- Gestellte Aufgaben -
**A)** Nenne alle Jahreszahlen, die im Text zum BürgerInnenAsyl vorkommen.
**B)** Schreibe im Text zum BürgerInnenAsyl alles von „Solidarität statt Abschiebung!“ bis hinunter zu „abgeschoben werden sollen.“ neu und setze dabei „Internetseite“ an die Stelle von „Webseite“.

Solidarität statt Abschiebung!

Wegen Aufruf zu BürgerInnenAsyl: Gerichtsprozess in Alzenau am 17. Juli 2020
Aktivist aus Hanau wegen „Öffentlicher Aufforderung zu Straftaten“ angeklagt

Für Donnerstag, den 16. Juli 2020, ist um 12 Uhr ein Gerichtsverfahren gegen den Hanauer kein mensch ist illegal-Aktivisten Hagen Kopp angesetzt. Der Vorwurf: „Öffentliche Aufforderung zu Straftaten“. Der Hintergrund: Hagen Kopp steht mit seinem Namen im Impressum der Webseite: https://aktionbuergerinnenasyl.de
„Schütze Menschen vor Abschiebung – Mach mit.“ Unter diesem Motte wirbt die bundesweite Kampagne auf der Webseite für praktische Solidarität mit Menschen, die in „Armut, Verfolgung oder gar Krieg“ abgeschoben werden sollen.

Im Mai 2017 wurde in Hanau eine der bundesweit ersten Initiativen für BürgerInnenAsyl gestartet. Hintergrund waren die seit Ende 2016 angelaufenen Charterabschiebungen nach Afghanistan, in ein bekanntlich von anhaltendem Bürgerkrieg gezeichnetes Land. Über 50 Bürgerinnen und Bürger aus der Hanauer Zivilgesellschaft hatten damals den Aufruf unterzeichnet, in dem sie u.a. formulieren: „..Wir werden von Abschiebungen bedrohten Flüchtlingen aus Afghanistan Bürgerasyl gewähren, das heißt, wir werden Platz machen in unseren Wohnungen und notfalls die Menschen verstecken, die in Krieg und Verfolgung zurückgeschickt werden sollen.“

Die bundesweite Vernetzung und Kampagne für BürgerInnenAsyl startete ein Jahr später – 2018 – mit Plakaten und einer Webseite. Der Aufruf bzw. die Selbsterklärung der Kampagne von vor zwei Jahren sei hier nochmal zitiert. Denn diese Statement hat nichts an Aktualität verloren, es ist und bleibt Ausdruck einer notwendigen täglichen Solidarität mit allen, die von Abschiebung bedroht sind. Und es sind ausgerechnet Sätze aus diesem Aufruf, auf Grund derer dieser Gerichtsprozess stattfindet.

„Ich würde Menschen verstecken, um sie vor Abschiebung zu schützen!

Daten aus einem Datensatz:
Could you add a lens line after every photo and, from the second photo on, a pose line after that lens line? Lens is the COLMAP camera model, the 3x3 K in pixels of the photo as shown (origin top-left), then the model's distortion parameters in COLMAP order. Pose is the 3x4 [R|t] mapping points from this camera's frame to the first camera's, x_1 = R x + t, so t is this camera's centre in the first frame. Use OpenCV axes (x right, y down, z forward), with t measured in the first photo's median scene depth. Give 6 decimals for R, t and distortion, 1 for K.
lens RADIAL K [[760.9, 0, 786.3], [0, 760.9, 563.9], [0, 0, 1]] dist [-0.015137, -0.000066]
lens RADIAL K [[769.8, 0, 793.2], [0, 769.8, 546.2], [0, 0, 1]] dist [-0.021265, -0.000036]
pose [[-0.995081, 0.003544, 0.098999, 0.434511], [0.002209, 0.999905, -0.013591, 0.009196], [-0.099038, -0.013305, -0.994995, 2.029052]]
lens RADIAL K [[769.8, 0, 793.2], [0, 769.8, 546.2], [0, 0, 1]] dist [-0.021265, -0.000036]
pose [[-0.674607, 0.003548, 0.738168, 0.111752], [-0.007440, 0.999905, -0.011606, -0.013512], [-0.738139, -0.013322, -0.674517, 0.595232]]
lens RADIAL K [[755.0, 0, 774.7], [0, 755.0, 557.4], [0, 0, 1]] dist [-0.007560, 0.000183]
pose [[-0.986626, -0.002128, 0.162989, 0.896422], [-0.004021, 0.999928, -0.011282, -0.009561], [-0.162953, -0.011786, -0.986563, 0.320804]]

- Antworten zu Aufgaben -
**A)** 2016, 2017, 2018, 2020

**B)**
Solidarität statt Abschiebung!

Wegen Aufruf zu BürgerInnenAsyl: Gerichtsprozess in Alzenau am 17. Juli 2020
Aktivist aus Hanau wegen „Öffentlicher Aufforderung zu Straftaten“ angeklagt

Für Donnerstag, den 16. Juli 2020, ist um 12 Uhr ein Gerichtsverfahren gegen den Hanauer kein mensch ist illegal-Aktivisten Hagen Kopp angesetzt. Der Vorwurf: „Öffentliche Aufforderung zu Straftaten“. Der Hintergrund: Hagen Kopp steht mit seinem Namen im Impressum der Internetseite: https://aktionbuergerinnenasyl.de
„Schütze Menschen vor Abschiebung – Mach mit.“ Unter diesem Motte wirbt die bundesweite Kampagne auf der Internetseite für praktische Solidarität mit Menschen, die in „Armut, Verfolgung oder gar Krieg“ abgeschoben werden sollen.